▶ _Письменное задание 1_
Переведите на английский язык предложение из фрагмента о романах Пелевина: «Романы Виктора Пелевина, ставшие чем-то вроде интеллектуальных «скреп» постсоветской и российской культуры последних десятилетий, показывают в чистом виде постмодернистскую рефлексию пустоты».
********************
Метамодерн в музыке и вокруг нее - Настасья А. Хрущева
Шрифт:
Интервал:
Закладка:
Романы Виктора Пелевина, ставшие чем-то вроде интеллектуальных «скреп» постсоветской и российской культуры последних десятилетий, показывают в чистом виде постмодернистскую рефлексию пустоты.
В случае Пелевина это не только собственно «русская» пустота: чаще всего она связана с дзен-буддизмом и другими восточными учениями. Таков программный для постсоветской реальности роман Чапаев и Пустота (1994), в связке с которым второй из самых известных романов Пелевина – Generation П также отсвечивает «поколением пустоты».
********************
▶ _Письменное задание 2_
Измените участок листинга от его начала до строки с «genus: Bupleurum» включительно: замените «phylum» на «division». Остальное оставьте без изменений и выведите только этот участок.
********************
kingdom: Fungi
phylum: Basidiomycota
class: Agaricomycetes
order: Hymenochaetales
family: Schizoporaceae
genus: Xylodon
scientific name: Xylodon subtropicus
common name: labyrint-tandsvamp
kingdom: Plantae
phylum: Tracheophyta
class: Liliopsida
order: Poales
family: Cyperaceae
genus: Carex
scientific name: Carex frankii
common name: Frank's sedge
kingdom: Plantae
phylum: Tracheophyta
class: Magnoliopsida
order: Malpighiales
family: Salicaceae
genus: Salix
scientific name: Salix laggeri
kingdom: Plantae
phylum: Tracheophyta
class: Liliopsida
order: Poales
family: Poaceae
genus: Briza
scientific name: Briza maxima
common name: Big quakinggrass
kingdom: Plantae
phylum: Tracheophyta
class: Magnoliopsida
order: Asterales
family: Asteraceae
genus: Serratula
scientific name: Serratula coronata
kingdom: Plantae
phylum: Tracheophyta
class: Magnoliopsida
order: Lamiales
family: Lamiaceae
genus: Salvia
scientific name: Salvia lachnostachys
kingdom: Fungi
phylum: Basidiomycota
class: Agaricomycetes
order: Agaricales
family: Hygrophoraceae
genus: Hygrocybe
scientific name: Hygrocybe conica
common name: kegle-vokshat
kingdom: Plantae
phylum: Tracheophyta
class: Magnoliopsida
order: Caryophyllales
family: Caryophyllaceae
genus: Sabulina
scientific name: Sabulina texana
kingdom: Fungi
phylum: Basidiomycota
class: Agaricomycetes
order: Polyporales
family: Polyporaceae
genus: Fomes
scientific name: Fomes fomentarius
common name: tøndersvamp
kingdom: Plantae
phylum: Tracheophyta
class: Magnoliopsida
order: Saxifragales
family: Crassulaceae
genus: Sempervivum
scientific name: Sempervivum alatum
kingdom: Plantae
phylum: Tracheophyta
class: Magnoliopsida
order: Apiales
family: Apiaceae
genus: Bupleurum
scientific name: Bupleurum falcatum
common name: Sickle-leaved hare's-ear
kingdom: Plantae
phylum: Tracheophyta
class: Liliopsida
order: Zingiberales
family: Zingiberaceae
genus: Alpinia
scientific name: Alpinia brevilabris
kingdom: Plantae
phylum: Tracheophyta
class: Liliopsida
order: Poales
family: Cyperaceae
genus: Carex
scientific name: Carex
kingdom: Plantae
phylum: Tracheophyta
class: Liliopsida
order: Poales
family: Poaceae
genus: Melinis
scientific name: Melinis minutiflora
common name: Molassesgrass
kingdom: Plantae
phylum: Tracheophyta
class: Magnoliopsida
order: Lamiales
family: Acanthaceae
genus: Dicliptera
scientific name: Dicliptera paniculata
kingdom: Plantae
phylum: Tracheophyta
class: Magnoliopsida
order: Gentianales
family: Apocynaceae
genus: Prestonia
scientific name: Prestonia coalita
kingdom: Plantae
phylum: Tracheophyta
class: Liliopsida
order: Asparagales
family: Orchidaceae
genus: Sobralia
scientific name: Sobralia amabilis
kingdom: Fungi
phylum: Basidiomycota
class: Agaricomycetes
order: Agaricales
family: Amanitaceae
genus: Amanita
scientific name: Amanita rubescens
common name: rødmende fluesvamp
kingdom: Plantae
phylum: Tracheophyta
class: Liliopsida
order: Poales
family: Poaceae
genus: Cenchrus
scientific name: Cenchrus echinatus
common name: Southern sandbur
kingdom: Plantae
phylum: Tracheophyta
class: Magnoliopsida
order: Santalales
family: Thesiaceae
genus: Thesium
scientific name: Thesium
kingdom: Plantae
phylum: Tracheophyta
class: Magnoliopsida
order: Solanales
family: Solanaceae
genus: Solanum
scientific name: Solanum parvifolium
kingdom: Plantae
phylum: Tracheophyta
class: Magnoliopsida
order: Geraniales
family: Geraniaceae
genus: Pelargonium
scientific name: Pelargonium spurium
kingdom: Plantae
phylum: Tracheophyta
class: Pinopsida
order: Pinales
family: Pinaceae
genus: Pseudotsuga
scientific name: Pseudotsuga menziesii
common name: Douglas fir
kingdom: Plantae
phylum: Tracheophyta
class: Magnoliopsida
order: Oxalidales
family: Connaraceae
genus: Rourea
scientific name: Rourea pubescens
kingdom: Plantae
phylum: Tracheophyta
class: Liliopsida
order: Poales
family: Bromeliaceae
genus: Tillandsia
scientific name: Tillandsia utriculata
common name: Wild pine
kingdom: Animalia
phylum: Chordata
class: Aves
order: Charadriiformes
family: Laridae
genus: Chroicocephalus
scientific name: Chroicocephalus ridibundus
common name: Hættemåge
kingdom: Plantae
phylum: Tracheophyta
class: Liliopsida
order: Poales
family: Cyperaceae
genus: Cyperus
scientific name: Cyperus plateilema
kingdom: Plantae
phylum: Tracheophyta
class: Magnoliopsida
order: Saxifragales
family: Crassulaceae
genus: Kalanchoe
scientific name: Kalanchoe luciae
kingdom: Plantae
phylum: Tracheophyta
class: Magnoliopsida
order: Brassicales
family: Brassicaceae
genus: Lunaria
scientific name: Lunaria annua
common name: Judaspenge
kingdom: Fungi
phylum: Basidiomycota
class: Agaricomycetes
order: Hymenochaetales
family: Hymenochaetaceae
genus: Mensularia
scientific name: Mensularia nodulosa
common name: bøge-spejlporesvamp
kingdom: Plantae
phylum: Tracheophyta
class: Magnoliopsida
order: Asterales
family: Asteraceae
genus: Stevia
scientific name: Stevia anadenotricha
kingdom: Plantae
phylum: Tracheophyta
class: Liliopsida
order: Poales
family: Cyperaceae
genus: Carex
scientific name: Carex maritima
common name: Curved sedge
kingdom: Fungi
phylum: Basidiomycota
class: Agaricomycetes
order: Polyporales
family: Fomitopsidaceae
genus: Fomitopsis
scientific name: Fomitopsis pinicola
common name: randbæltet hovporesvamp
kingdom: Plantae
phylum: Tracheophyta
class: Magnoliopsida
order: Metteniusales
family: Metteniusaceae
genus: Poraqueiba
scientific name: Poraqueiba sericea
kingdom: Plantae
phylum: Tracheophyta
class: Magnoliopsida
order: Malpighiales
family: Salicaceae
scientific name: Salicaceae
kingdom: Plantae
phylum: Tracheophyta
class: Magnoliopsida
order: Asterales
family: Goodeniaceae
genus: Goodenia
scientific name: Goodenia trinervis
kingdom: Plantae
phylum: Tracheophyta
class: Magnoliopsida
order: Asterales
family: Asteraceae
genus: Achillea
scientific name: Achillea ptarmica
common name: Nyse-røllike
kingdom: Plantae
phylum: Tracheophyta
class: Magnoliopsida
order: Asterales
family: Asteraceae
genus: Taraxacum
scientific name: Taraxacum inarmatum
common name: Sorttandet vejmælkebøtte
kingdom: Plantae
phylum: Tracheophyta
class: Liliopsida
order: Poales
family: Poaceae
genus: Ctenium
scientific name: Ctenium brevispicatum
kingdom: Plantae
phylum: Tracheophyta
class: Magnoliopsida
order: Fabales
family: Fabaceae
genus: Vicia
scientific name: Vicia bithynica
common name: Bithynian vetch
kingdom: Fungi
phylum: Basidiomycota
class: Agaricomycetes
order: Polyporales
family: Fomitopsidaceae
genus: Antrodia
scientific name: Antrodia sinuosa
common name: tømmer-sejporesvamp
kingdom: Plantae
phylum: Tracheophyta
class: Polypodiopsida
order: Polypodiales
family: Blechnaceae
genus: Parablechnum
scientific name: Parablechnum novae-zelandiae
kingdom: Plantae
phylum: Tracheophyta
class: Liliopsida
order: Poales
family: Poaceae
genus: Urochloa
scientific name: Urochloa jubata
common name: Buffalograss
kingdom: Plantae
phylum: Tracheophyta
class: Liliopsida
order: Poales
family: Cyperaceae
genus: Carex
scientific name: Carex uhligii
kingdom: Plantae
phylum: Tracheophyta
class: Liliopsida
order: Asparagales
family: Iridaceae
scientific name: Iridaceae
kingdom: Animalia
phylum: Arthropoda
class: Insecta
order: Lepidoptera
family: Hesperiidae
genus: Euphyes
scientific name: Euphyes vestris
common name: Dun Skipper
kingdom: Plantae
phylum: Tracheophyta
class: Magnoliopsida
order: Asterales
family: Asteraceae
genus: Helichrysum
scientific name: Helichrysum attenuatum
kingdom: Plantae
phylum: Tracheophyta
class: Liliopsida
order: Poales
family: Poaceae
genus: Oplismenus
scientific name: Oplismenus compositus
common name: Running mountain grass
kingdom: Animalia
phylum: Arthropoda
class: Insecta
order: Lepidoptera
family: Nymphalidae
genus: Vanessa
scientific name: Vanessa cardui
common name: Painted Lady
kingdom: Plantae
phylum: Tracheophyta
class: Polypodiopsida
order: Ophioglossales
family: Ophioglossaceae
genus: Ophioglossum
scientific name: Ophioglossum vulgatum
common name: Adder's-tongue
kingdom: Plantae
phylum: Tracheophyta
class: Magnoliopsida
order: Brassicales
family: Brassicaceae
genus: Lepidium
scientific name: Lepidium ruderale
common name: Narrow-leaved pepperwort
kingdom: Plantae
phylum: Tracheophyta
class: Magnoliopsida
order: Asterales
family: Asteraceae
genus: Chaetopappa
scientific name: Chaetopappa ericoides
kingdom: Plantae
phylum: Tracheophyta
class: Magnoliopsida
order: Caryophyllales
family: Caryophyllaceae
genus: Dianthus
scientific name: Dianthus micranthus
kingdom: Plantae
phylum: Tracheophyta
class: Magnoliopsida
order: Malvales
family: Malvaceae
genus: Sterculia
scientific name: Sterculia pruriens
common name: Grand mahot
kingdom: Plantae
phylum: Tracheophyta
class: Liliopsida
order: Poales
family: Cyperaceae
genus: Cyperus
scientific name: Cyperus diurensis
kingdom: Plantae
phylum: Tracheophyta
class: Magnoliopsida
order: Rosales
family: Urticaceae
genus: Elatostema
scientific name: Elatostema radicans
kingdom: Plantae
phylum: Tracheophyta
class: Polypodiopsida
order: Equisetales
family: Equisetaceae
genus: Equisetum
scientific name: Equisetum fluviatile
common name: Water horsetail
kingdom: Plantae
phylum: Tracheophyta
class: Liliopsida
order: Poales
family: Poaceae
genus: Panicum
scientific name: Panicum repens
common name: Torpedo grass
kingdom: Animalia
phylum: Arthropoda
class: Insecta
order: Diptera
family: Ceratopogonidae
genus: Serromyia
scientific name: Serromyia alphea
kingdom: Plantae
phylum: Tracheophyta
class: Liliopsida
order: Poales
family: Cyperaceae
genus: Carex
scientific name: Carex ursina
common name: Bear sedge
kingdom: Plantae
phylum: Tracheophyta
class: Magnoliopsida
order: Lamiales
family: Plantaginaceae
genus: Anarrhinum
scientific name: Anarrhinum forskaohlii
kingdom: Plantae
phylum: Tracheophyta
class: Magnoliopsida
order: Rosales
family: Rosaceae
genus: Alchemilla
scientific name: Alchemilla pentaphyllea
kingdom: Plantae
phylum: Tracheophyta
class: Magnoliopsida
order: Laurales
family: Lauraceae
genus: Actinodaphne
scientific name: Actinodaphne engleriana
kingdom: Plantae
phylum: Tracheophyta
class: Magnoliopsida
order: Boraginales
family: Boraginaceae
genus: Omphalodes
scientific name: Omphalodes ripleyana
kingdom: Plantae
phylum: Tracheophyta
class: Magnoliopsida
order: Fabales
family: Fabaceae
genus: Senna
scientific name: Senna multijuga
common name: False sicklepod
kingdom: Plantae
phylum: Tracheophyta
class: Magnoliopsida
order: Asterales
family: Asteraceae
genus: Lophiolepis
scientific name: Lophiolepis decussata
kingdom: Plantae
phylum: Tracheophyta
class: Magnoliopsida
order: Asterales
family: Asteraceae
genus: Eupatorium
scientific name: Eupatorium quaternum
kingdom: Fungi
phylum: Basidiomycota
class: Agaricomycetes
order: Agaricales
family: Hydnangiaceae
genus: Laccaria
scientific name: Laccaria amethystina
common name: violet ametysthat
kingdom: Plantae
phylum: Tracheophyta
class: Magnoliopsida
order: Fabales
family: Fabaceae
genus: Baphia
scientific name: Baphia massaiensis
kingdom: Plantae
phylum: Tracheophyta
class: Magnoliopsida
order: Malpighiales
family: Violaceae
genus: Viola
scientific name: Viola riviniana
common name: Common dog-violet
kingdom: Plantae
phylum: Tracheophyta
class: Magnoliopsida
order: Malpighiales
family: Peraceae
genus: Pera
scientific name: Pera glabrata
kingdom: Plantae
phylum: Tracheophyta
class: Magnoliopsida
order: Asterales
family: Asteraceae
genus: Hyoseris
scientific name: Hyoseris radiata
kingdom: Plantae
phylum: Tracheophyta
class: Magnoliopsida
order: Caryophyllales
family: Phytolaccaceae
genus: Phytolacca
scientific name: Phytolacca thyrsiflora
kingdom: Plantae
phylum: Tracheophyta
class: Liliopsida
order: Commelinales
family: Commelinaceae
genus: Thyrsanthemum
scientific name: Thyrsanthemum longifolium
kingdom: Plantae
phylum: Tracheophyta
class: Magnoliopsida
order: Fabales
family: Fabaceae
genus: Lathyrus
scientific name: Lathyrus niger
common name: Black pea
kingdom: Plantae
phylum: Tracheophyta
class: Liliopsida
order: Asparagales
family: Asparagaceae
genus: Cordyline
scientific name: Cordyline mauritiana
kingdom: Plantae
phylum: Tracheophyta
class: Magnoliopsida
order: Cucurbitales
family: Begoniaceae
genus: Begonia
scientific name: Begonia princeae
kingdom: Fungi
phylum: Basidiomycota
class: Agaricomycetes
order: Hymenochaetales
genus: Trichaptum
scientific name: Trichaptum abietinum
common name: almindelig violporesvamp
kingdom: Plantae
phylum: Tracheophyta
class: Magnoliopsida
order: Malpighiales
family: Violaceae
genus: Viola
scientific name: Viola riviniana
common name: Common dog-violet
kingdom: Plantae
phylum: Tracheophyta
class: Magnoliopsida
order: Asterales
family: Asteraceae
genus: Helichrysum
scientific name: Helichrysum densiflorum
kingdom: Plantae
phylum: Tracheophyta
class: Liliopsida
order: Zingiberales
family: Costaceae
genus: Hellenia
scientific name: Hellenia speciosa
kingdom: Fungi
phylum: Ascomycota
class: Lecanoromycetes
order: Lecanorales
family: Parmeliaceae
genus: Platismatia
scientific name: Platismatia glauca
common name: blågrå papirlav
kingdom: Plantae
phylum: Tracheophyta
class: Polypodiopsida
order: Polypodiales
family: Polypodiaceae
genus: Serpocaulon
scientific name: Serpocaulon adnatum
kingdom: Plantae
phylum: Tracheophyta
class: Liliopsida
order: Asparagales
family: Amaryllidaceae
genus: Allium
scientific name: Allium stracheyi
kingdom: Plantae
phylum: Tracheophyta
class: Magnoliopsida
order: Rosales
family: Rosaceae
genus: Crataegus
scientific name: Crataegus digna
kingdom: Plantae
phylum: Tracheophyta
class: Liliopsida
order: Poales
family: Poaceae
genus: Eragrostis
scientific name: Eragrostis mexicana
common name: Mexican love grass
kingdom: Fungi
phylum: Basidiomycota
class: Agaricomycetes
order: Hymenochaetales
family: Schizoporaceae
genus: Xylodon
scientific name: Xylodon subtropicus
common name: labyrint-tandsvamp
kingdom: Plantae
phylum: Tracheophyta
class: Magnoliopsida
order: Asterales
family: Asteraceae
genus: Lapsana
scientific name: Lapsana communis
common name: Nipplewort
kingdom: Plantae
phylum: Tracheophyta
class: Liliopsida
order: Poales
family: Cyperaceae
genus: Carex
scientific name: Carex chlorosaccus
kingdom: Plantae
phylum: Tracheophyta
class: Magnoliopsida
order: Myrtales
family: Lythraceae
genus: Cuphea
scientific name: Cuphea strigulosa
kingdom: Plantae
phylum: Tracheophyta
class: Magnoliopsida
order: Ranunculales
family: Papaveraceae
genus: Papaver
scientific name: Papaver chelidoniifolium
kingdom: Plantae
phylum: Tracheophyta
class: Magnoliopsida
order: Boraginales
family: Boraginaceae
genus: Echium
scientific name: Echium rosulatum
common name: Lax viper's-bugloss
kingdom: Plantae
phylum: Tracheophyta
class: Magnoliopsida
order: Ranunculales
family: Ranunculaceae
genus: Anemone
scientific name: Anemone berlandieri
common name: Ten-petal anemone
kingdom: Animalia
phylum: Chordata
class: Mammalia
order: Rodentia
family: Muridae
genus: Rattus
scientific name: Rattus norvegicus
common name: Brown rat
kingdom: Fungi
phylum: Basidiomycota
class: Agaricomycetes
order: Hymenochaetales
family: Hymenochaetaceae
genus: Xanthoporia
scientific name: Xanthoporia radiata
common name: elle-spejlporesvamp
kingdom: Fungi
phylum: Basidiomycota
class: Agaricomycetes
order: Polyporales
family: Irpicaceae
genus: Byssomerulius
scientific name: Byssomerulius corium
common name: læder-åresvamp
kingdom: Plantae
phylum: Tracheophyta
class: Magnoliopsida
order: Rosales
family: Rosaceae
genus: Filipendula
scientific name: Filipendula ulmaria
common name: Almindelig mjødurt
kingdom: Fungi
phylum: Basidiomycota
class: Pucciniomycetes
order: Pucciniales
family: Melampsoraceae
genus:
********************
▶ _Полный ответ 1_
Viktor Pelevin's novels, which have become something like the intellectual "bonds" of post-Soviet and Russian culture in recent decades, show postmodernist reflection on emptiness in its pure form.

▶ _Полный ответ 2_
kingdom: Fungi
division: Basidiomycota
class: Agaricomycetes
order: Hymenochaetales
family: Schizoporaceae
genus: Xylodon
scientific name: Xylodon subtropicus
common name: labyrint-tandsvamp
kingdom: Plantae
division: Tracheophyta
class: Liliopsida
order: Poales
family: Cyperaceae
genus: Carex
scientific name: Carex frankii
common name: Frank's sedge
kingdom: Plantae
division: Tracheophyta
class: Magnoliopsida
order: Malpighiales
family: Salicaceae
genus: Salix
scientific name: Salix laggeri
kingdom: Plantae
division: Tracheophyta
class: Liliopsida
order: Poales
family: Poaceae
genus: Briza
scientific name: Briza maxima
common name: Big quakinggrass
kingdom: Plantae
division: Tracheophyta
class: Magnoliopsida
order: Asterales
family: Asteraceae
genus: Serratula
scientific name: Serratula coronata
kingdom: Plantae
division: Tracheophyta
class: Magnoliopsida
order: Lamiales
family: Lamiaceae
genus: Salvia
scientific name: Salvia lachnostachys
kingdom: Fungi
division: Basidiomycota
class: Agaricomycetes
order: Agaricales
family: Hygrophoraceae
genus: Hygrocybe
scientific name: Hygrocybe conica
common name: kegle-vokshat
kingdom: Plantae
division: Tracheophyta
class: Magnoliopsida
order: Caryophyllales
family: Caryophyllaceae
genus: Sabulina
scientific name: Sabulina texana
kingdom: Fungi
division: Basidiomycota
class: Agaricomycetes
order: Polyporales
family: Polyporaceae
genus: Fomes
scientific name: Fomes fomentarius
common name: tøndersvamp
kingdom: Plantae
division: Tracheophyta
class: Magnoliopsida
order: Saxifragales
family: Crassulaceae
genus: Sempervivum
scientific name: Sempervivum alatum
kingdom: Plantae
division: Tracheophyta
class: Magnoliopsida
order: Apiales
family: Apiaceae
genus: Bupleurum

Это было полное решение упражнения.